Oppositie vs. Coalitie
Met GroenLinks en Christenunie hebben we als PvdA gevraagd om een toezegging van wethouder Edwin Tas in elk geval de opkoopbescherming op te nemen in de eerstvolgende wijziging van de huisvestingsverordening, maar die toezegging wilde de wethouder niet doen. Daarop hebben we het verzoek als motie ingediend. De fractie van het CDA maakte het bont door de oppositie te verwijten deze motie voor de bühne in te dienen en vond deze totaal onnodig. Een raar verwijt vanuit de coalitie omdat CDA met VVD en LDIJ zelf een amendement indiende op het raadsvoorstel voor voorrang bij woningtoewijzing van vrijwillige brandweerlieden dat nergens toe zal leiden omdat de beleidsregels woningtoewijzing hiervoor niet worden aangepast. Vanuit D66 kwam de terechte constatering dat de meerderheid een amendement ging aannemen dat in de praktijk nergens toe zou leiden, een lege huls dus en schoolvoorbeeld van een amendement voor de bühne: kijk ons eens opkomen voor de vrijwillige brandweer terwijl die er in de praktijk niets aan zullen hebben.
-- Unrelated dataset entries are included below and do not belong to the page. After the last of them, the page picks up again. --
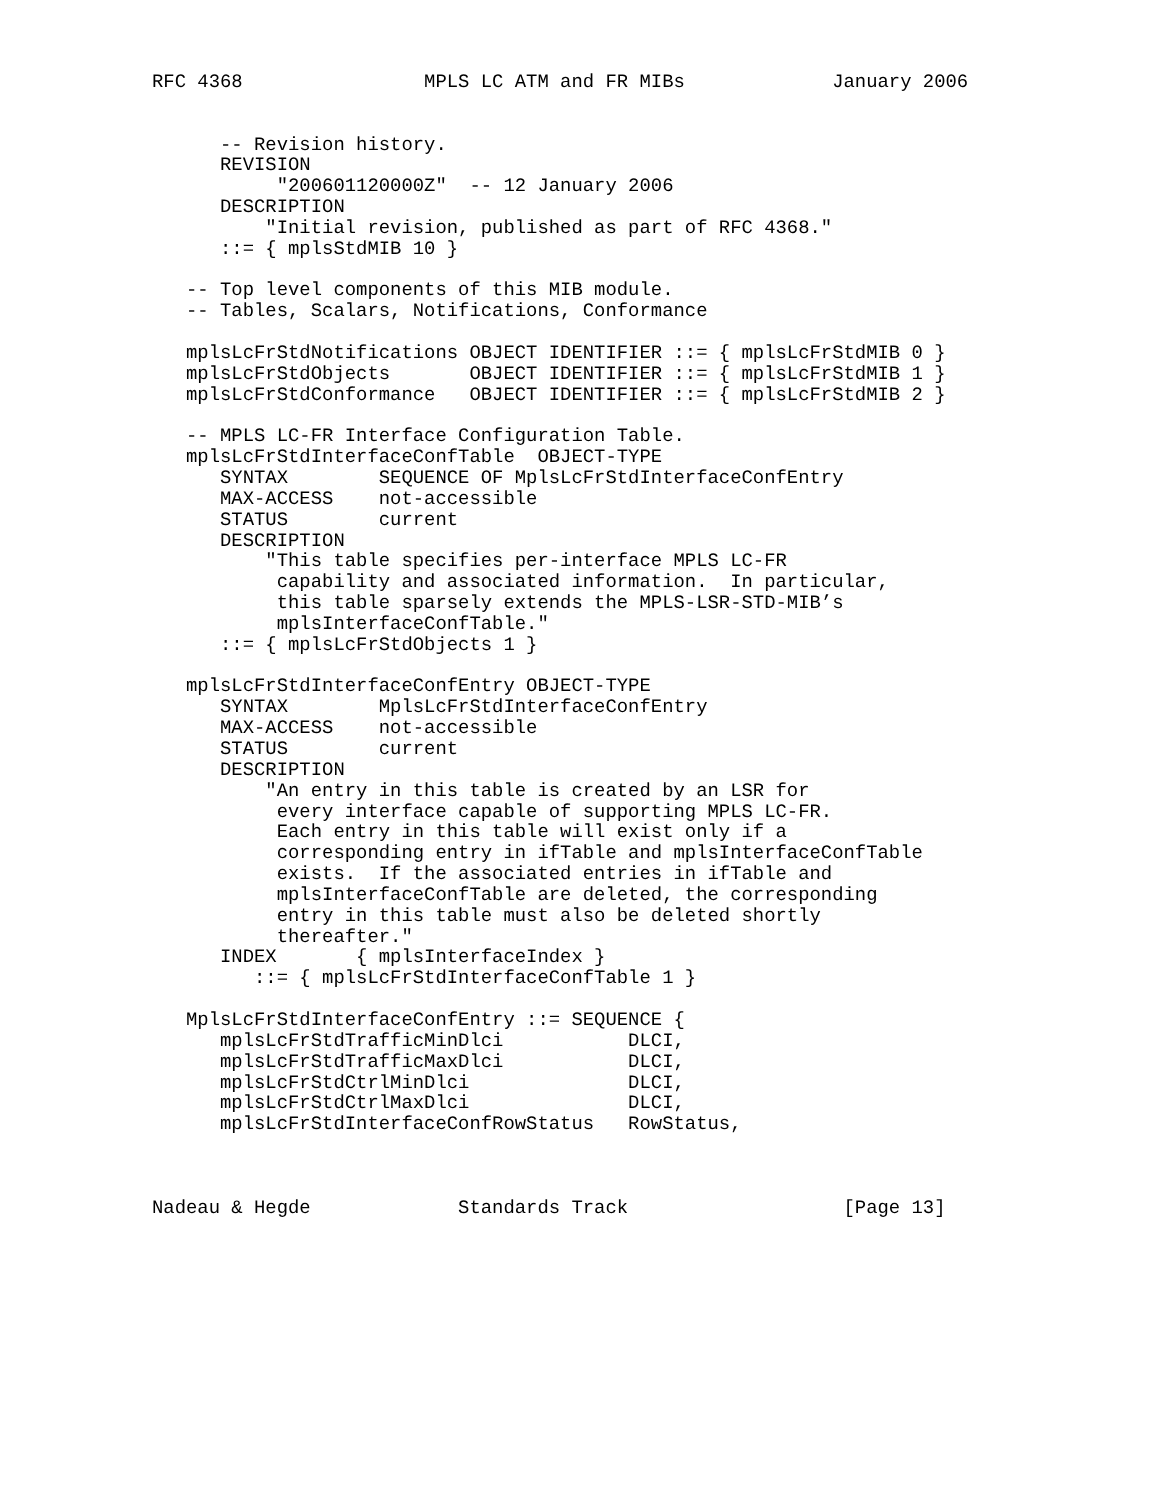RFC 4368                MPLS LC ATM and FR MIBs             January 2006


      -- Revision history.
      REVISION
           "200601120000Z"  -- 12 January 2006
      DESCRIPTION
          "Initial revision, published as part of RFC 4368."
      ::= { mplsStdMIB 10 }

   -- Top level components of this MIB module.
   -- Tables, Scalars, Notifications, Conformance

   mplsLcFrStdNotifications OBJECT IDENTIFIER ::= { mplsLcFrStdMIB 0 }
   mplsLcFrStdObjects       OBJECT IDENTIFIER ::= { mplsLcFrStdMIB 1 }
   mplsLcFrStdConformance   OBJECT IDENTIFIER ::= { mplsLcFrStdMIB 2 }

   -- MPLS LC-FR Interface Configuration Table.
   mplsLcFrStdInterfaceConfTable  OBJECT-TYPE
      SYNTAX        SEQUENCE OF MplsLcFrStdInterfaceConfEntry
      MAX-ACCESS    not-accessible
      STATUS        current
      DESCRIPTION
          "This table specifies per-interface MPLS LC-FR
           capability and associated information.  In particular,
           this table sparsely extends the MPLS-LSR-STD-MIB’s
           mplsInterfaceConfTable."
      ::= { mplsLcFrStdObjects 1 }

   mplsLcFrStdInterfaceConfEntry OBJECT-TYPE
      SYNTAX        MplsLcFrStdInterfaceConfEntry
      MAX-ACCESS    not-accessible
      STATUS        current
      DESCRIPTION
          "An entry in this table is created by an LSR for
           every interface capable of supporting MPLS LC-FR.
           Each entry in this table will exist only if a
           corresponding entry in ifTable and mplsInterfaceConfTable
           exists.  If the associated entries in ifTable and
           mplsInterfaceConfTable are deleted, the corresponding
           entry in this table must also be deleted shortly
           thereafter."
      INDEX       { mplsInterfaceIndex }
         ::= { mplsLcFrStdInterfaceConfTable 1 }

   MplsLcFrStdInterfaceConfEntry ::= SEQUENCE {
      mplsLcFrStdTrafficMinDlci           DLCI,
      mplsLcFrStdTrafficMaxDlci           DLCI,
      mplsLcFrStdCtrlMinDlci              DLCI,
      mplsLcFrStdCtrlMaxDlci              DLCI,
      mplsLcFrStdInterfaceConfRowStatus   RowStatus,



Nadeau & Hegde             Standards Track                   [Page 13]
In het debat over het amendement van CDA, VVD en LDIJ bleek de motivatie van de VVD voor het amendement te berusten op een gesprek tijdens het recente werkbezoek aan de brandweer. De signalen waar de VVD gloedvol over betoogde waren niet bij oppositiepartijen als D66 en PvdA in gesprekken met de brandweer naar voren gekomen. Het verloop bij de vrijwillige brandweer heeft niet zo zeer te maken met huisvesting als wel met de recente wijziging in hun rechtspositie.
Onze motie opkoopbescherming heeft het niet gehaald
Tenslotte hebben we als PvdA een punt van orde ingebracht om eerst over onze motie te stemmen en pas daarna over het raadsvoorstel. De Griffie moest het even nakijken maar dit is toegestaan. Meerderheid van de raad stemde echter tegen het ordevoorstel en nu zelfs onze bescheiden motie om bij eerstvolgende wijziging de opkoopbescherming op te nemen in de huisvestingsverordening het niet haalde, restte ons niets anders dan tegen te stemmen. Tegen het amendement dat voorrang voor de vrijwillige brandweer vroeg, aangezien we het niet passend vinden in een beleidsarme aanpassing voor één doelgroep een uitzondering te maken, dan zou dit voor alle urgente doelgroepen moeten gelden. En tegen het raadsvoorstel omdat verzuimd is de kansen te pakken waar dat kan. Het raadsvoorstel is niet alleen beleidsarm, maar vooral ook laks in onze ogen en bewijst de woningzoekenden geen dienst.